Sullivan’s Court The 9/11 Zadroga Bill Victim Compensation Fund
Approaching the anniversary of the September 11th attacks on our country, thoughts turn to the reality that families were forever ripped apart and society perpetually altered by terrorists who were hell-bent on destroying the very freedoms we as a Nation cherish. Rest assured they have failed miserably at their chosen evil mission. However, it goes without saying that the pain of those lost will never cease and others still suffer physically as medical conditions continue to be diagnosed in people who were near the site of the attacks.
I gave much thought to whether I wanted to touch the emotional topic of 9/11 in a legal column. It is a topic on which I rarely engage in, even on a level of casual conversation. After discussions with people who suffer from 9/11 related illnesses that only recently developed, I was encouraged to write the article as a way to help inform people who may benefit from the current Victim Compensation Fund. My law partner, James Galleshaw, and I, for personal reasons, made a conscious decision 12 years ago that we would not profit from any 9/11 related legal work and that the assistance we offered would be done on a pro-bono basis. We still maintain that position today, and continue to assist those who need guidance on the issue. We do not begrudge attorneys or others who receive compensation. I hope this article serves as a brief overview and guide for anyone who may need to apply for compensation as a result of a 9/11 related illness.
What is the new Victim Compensation Fund (VCF)?
You have probably heard of the “Zadroga Bill”, which is formally called the “Zadroga 9/11 Health and Compensation Act of 2010.” This law signed into effect in January 2011 reactivates the “September 11th Victim Compensation Fund” that was established in 2001 and operated until 2004. It is a taxpayer funded government program. Congress has appropriated $2.7 billion for the fund. The fund provides compensation for individuals (or a representative of a deceased) that suffered physical harm or was killed as a result of the terrorist attacks of September 11, 2001 or the debris removal efforts that took place in the aftermath of the attacks. Awards consist of economic and non-economic loss.
Who is eligible for the new VCF?
Anyone who was at the September 11th “sites” (I’ll define this below) at the time of the attacks or between September 11, 2001 and May 30, 2002, and suffered physical harm as a result of the attacks or debris removal. Many have suffered latent health conditions and illnesses, which were barred from compensation under the old fund because they developed after 2004 or the illnesses were not part of the initial fund. Now they may be eligible for compensation. The list of covered conditions is fairly extensive but may expand further in time. For example, the fund covers common conditions such as sleep apnea, chronic laryngitis, low back pain and carpal tunnel syndrome to far more deadly illnesses like 60+ types of specified cancers and any cancer deemed “rare,” such that there are only 200,000 reported cases per year in the US. Many cancers were not added to the approved list until October 2012 and in July 2013 prostate cancer was added.
What are the 9/11 sites?
Under the VCF the 9/11 sites include; The World Trade Center; The Pentagon and the Shanksville, Pennsylvania site; buildings that were destroyed as a result of the attacks; The NYC Exposure Zone which is deemed as all of lower Manhattan south of Canal Street from the Hudson River to Clinton Street on the east side to the East River and below; any area “related to, or along, routes of debris removal,” such as barges and Fresh Kills and the morgue.
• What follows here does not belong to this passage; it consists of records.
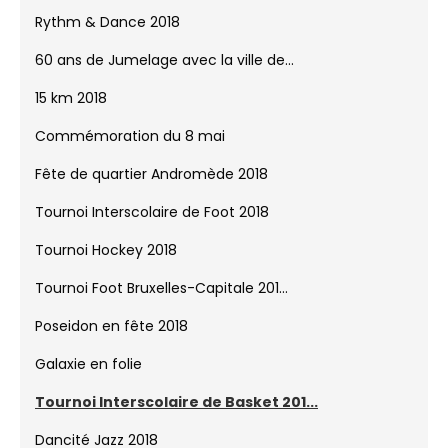
Gala Basket 2018
Bal de l'été 2018
Finale Triplettes 2018
Stade Fallon - La Campagne
Rythm & Dance 2018
60 ans de Jumelage avec la ville de...
15 km 2018
Commémoration du 8 mai
Fête de quartier Andromède 2018
Tournoi Interscolaire de Foot 2018
Tournoi Hockey 2018
Tournoi Foot Bruxelles-Capitale 201...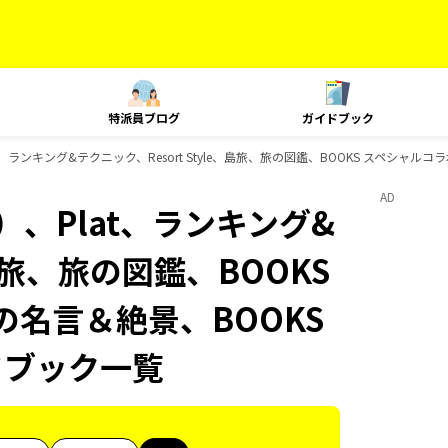
特派員ブログ
ガイドブック
、ランキング&テクニック、Resort Style、島旅、旅の図鑑、BOOKS スペシャルコ
AD
、Plat、ランキング&
、島旅、旅の図鑑、BOOKS
の名言＆絶景、BOOKS
ドブック一覧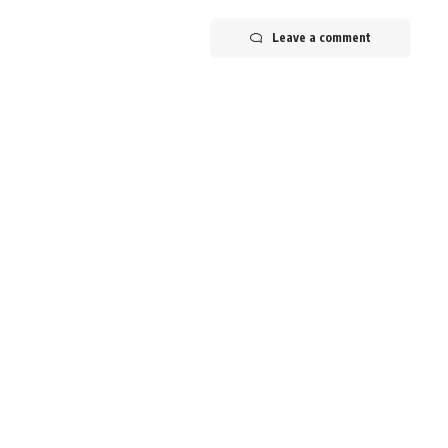
Leave a comment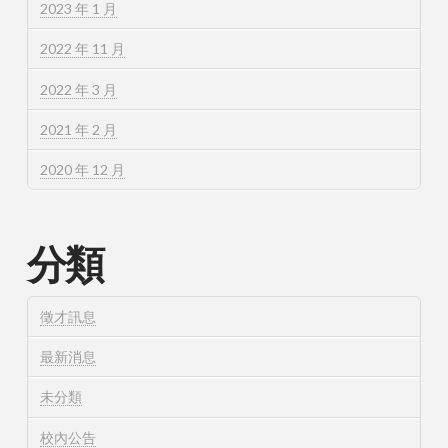
2023 年 1 月
2022 年 11 月
2022 年 3 月
2021 年 2 月
2020 年 12 月
分類
徵才訊息
最新消息
未分類
校內公告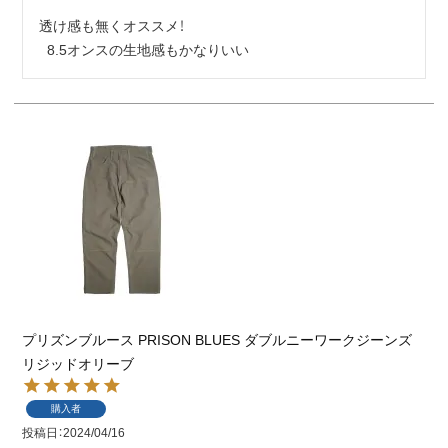
透け感も無くオススメ！

  8.5オンスの生地感もかなりいい
プリズンブルース PRISON BLUES ダブルニーワークジーンズ
リジッドオリーブ
購入者
投稿日
2024/04/16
This is a significantly larger impact area than the original fund.
When is the filing deadline?
Those who were aware of their illness before October 3, 2011, have a two year deadline in which to register, thus October 3, 2013. If you learned of your injury after October 2011, you must register within two years but no claims will be accepted beyond October 12, 2014. Once registered, the fund advises on how and when to submit supporting documentation, including proof you were in the impacted areas during the covered dates, medical records and out-of-pocket expenses.
Does this apply only to “First Responders”?
No, you do not have to be a responder to be eligible. Under the Zadroga Act, to receive a payment from the new VCF, any individual who was at a 9/11 crash site between the time of the crashes and May 30, 2002 is eligible.
If I applied to the original fund, can I apply again now?
Yes, anyone who submitted claims to the original VCF may submit new claims if the individual suffered a new injury that is eligible; the individual’s prior eligible condition has substantially worsened and resulted in damages or loss that was not previously compensated; the individual’s illness was not previously eligible but is now eligible as a result of the increased illnesses covered by the Zadroga Act.
Do I need a lawyer to participate in the VCF?
No! Once more…NO. You are not required to hire a lawyer. Sullivan & Galleshaw is probably the only firm that discourages the hiring of a lawyer. The fund offers assistance through seminars and web-based videos and many offer free help in completing the claims. If you choose to hire a lawyer, the fund will not reimburse you for fees charged by the lawyer. Such fees are paid by the claimant. A lawyer may not charge more than 10% of the amount the Claimant’s award.